Não são exageradas as milhares de linhas dedicadas à Lei de Separação do Estado das Igrejas de 1911. É a lei que encima todo o edifício anticlerical e laicista da Primeira República. Terá sido a lei mais aguardada porque referente a temas sempre presentes no ideário e propaganda republicana e terá sido a lei mais atacada porque desagradou gravemente à Igreja Católica, religião de Estado na Monarquia Constitucional, e aos sectores mais moderados do republicanismo.
Mais do que laicidade significou laicismo, ou seja, uma militância/propaganda activa de imposição de um modelo laico. Destacou-se, portanto, pela sua conflitualidade, radicalismo, carácter totalizante (que não totalitário como muitos insinuam), e dimensão persecutória.

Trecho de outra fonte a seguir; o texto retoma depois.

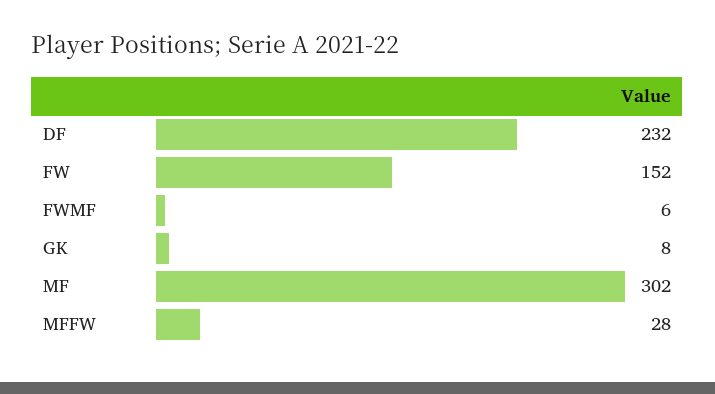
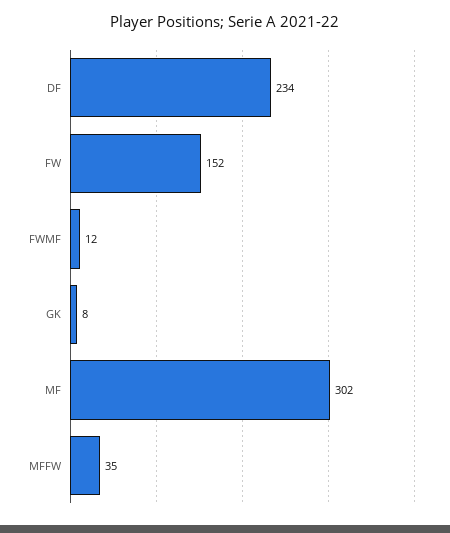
  {
-   "DF": 232,
+   "DF": 234,
    "FW": 152,
-   "FWMF": 6,
+   "FWMF": 12,
    "GK": 8,
    "MF": 302,
-   "MFFW": 28
+   "MFFW": 35
  }

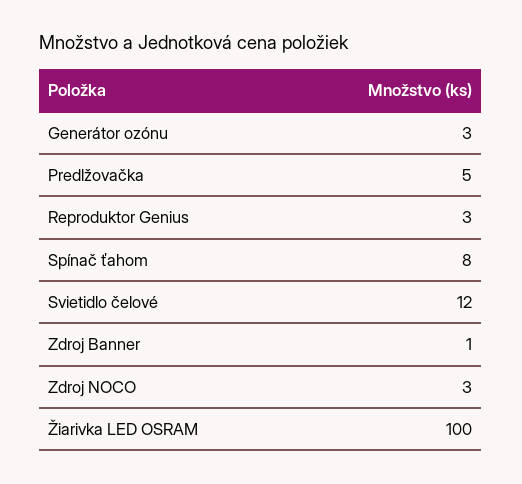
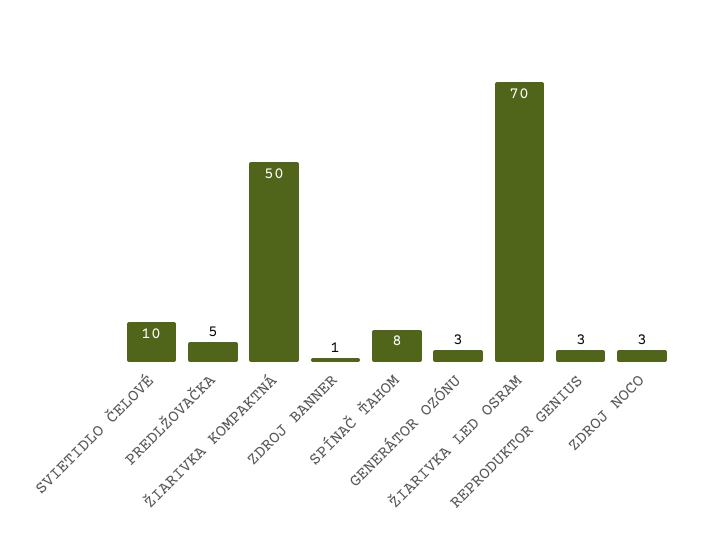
  {
    "Generátor ozónu": 3,
    "Predlžovačka": 5,
    "Reproduktor Genius": 3,
    "Spínač ťahom": 8,
-   "Svietidlo čelové": 12,
+   "Svietidlo čelové": 10,
    "Zdroj Banner": 1,
    "Zdroj NOCO": 3,
-   "Žiarivka LED OSRAM": 100
+   "Žiarivka LED OSRAM": 70,
+   "ŽIARIVKA KOMPAKTNÁ": 50
  }

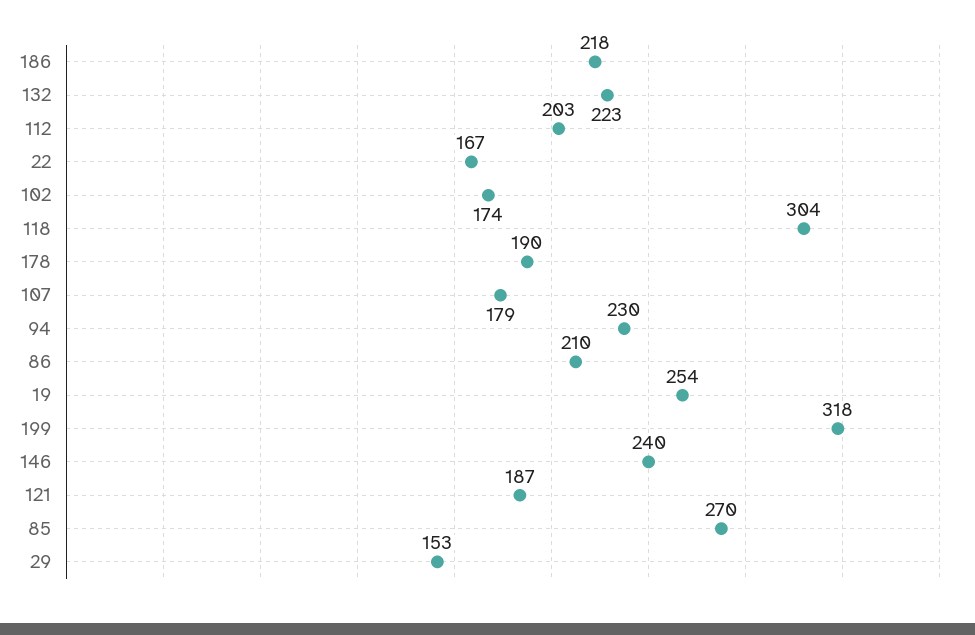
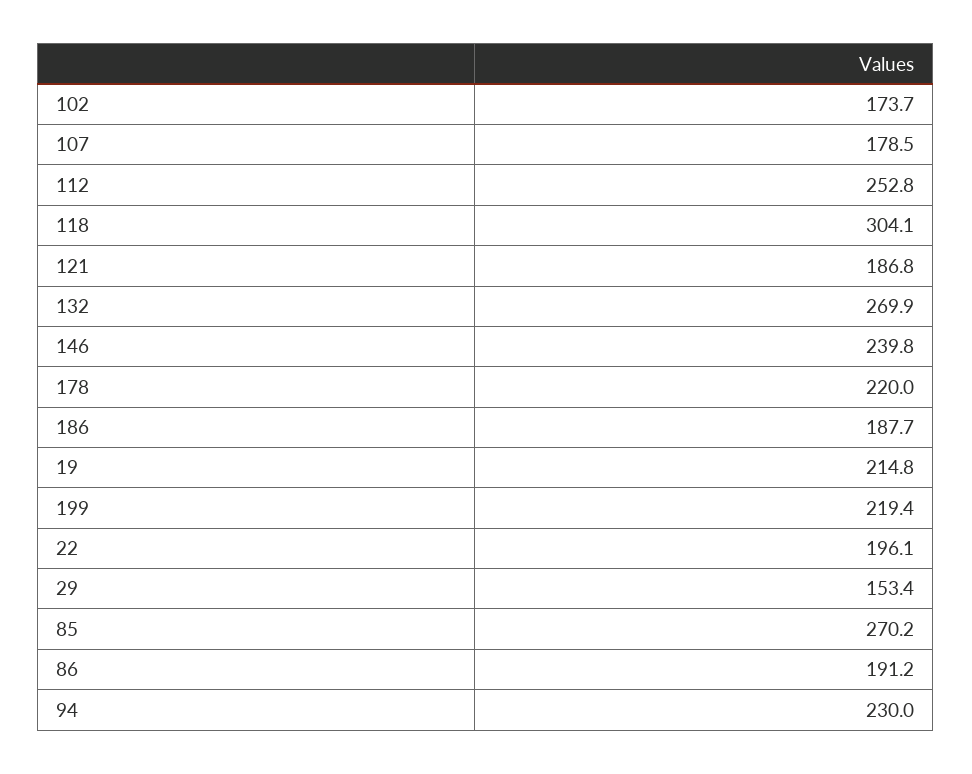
  {
-   "186": 218,
+   "186": 187.7,
-   "132": 223,
+   "132": 269.9,
-   "112": 203,
+   "112": 252.8,
-   "22": 167,
+   "22": 196.1,
    "102": 173.7,
    "118": 304.1,
-   "178": 190,
+   "178": 220,
    "107": 178.5,
    "94": 230,
-   "86": 210,
+   "86": 191.2,
-   "19": 254,
+   "19": 214.8,
-   "199": 318,
+   "199": 219.4,
    "146": 239.8,
    "121": 186.8,
    "85": 270.2,
    "29": 153.4
  }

Mais do que ser um instrumento criador de uma separação funcional entre Estado e Igreja (a laicidade moderadamente entendida), a Lei de Separação seria a lança que poderia, como disse Afonso Costa (há uma polémica historiográfica sobre este particular) acabar com o catolicismo em duas gerações. Ou seja, mais do que estabelecer uma higiénica separação entre o Estado e a igreja católica (e restantes confissões) como condição de possibilidade do aprofundamento democrático (um dos escopos do republicanismo) que a liberdade e a igualdade religiosas poderiam robustecer, pretendia-se, isso sim, extirpar a influência da religião católica (excessiva e abusadora da posição dominante por certo) e substituir o culto religioso pelo culto da pátria, ou seja, o enaltecimento dos valores cívicos patrióticos ao jeito de uma religião civil. É por isso que são simplistas e redutoras as interpretações que assacam ao jacobinismo (inegável) de Afonso Costa e outros a lei de 20 mde Abril e todas as outras leis laicizadoras com destaque para a criação do Registo Civil e abolição do juramento religioso.
Apesar de todos os erros que possam ser atribuídos a esta lei, a verdade é que o património da laicidade, tal como disse o Tiago, encerra potenciais imensos de cidadania democrática emancipada de preconceitos legitimadores de privilégios (da Igreja Católica ou outra qualquer religião dominante) injustificáveis num Estado democrático e numa sociedade livre.
Creio que o legado da laicidade mantém toda a sua actualidade e interesse em se renovar num tempo em que, ao abrigo cínico dos Direitos Humanos, se reclama o direito à diferença cultural que, no limite, pode, por exemplo, permitir a paridade das diversas leis de Deus à lei dos Homens. Sim refiro-me ao vírus do comunitarismo que em Paris e em Londres (e não só) ameaça a dignidade de todos, a liberdade individual e a igualdade de géneros.